Avital told the audience that the conditions in the boxcars were unimaginable, and that the Jews were packed in like sardines, unable to move.

“They put in each car two containers: one for water and one for human waste,” he said. “After one day, the water was gone and the container for human waste was overflowing.”

His parents and many other relatives were murdered in Auschwitz. and he and his brother were sent to Plaszow, the concentration camp featured in Schindler’s List. One of Avital’s brothers ended up in the infirmary, and died. Although he’s not certain, Avital believes that the Nazis injected gasoline into his brother’s heart to kill him.

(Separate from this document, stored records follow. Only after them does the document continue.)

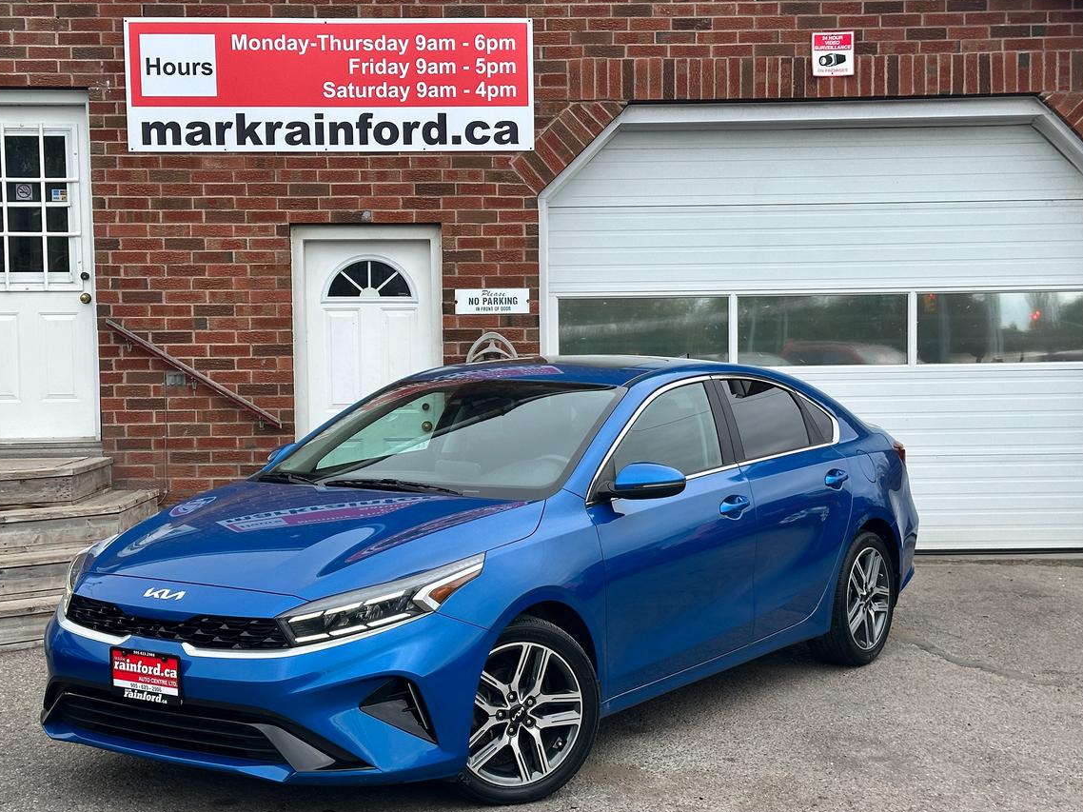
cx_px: 549
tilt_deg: -2.9
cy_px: 444
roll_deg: +1.2
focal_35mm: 54
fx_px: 1689
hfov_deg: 35.5
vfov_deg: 27.0
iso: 64
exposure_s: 1/797
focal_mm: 6.86
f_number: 1.78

Another grueling tale was that of a rabbi who befriended Avital and prayed with him. A Nazi asked the rabbi where his god was, and the rabbi replied that God was in heaven. “And [the Nazi] started to scream at him, ‘no, I’m your god, and I can do with you whatever I want,'” Avital recounted. “He threw him down on the ground and with his boots was hitting him and hitting him until he stopped moving.”

On the death march, Avital said that he and his fellow prisoners wore wooden shoes and thin pajamas, despite the frigid weather. One man was asked to watch a Nazi’s suitcase. When another man saw that the piece of luggage had food in it, he ate it and discarded the bag. The Nazi couldn’t find the man who did it, and threatened to shoot every tenth Jew if the culprit didn’t reveal himself. Just before the shooting began, one Jew claimed that he was the guilty party, and was killed. Avital said that they never knew if he was the man who actually took it.

After being liberated, Avital was near death and was slowly fed cereal to nurse him back to health. He would eventually sneak into Palestine illegally, be imprisoned, and then freed by the Haganah. He later fought in Israel’s War of Independence. Avital, the author of several books, told me that two of his main concerns today are Jewish disunity and unfair criticisms of Israel.

Many people cried during the conversation and multimedia presentation, which featured pictures of Avital’s relatives who were killed in the Holocaust, Ultimately, Avital ended on a positive note, telling the crowd: “You would be surprised how much a person can endure, how much you can suffer and still stay alive.”